[[ DATA RECORDS, beginning ]]

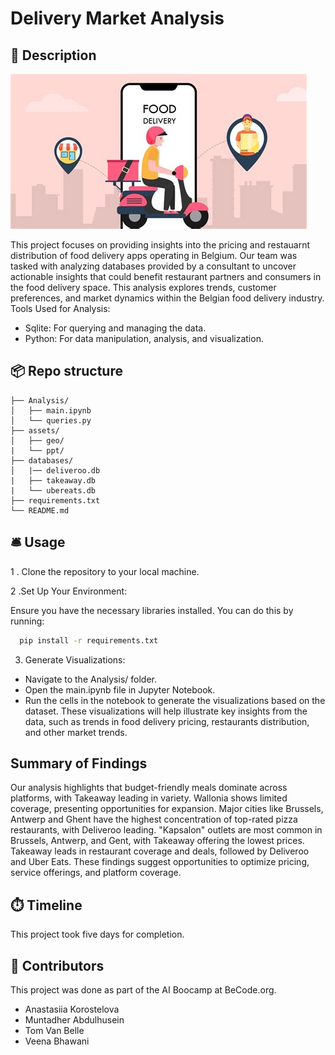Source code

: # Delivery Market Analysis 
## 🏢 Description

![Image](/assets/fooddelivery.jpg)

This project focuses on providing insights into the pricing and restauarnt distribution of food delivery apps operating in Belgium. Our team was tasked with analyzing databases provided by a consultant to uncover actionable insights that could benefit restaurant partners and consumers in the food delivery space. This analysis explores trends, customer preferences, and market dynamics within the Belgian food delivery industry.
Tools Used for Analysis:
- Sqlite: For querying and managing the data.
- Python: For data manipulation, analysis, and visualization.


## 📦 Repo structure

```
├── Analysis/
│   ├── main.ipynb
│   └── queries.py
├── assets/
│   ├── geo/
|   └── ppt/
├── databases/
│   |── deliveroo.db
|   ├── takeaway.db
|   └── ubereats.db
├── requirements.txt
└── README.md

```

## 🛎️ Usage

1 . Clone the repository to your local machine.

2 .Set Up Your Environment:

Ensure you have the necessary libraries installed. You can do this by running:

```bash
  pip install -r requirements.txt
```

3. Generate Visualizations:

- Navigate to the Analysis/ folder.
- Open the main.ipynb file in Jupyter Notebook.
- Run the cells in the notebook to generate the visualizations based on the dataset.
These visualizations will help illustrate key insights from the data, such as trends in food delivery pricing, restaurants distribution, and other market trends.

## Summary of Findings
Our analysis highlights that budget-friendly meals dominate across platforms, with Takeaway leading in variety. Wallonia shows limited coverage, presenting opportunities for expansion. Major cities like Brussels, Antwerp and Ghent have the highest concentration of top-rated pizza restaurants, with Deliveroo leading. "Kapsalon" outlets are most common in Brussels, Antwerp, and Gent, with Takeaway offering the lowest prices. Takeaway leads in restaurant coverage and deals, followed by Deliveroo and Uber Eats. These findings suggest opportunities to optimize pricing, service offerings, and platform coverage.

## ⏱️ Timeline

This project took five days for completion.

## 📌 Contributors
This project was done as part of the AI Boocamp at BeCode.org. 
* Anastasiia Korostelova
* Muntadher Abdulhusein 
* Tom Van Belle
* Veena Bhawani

[[ DATA RECORDS, end ]]

Check each line above for the word "ipynb" and copy every line that has it.

- **RESULT OF THE TASK**:
│   ├── main.ipynb
- Open the main.ipynb file in Jupyter Notebook.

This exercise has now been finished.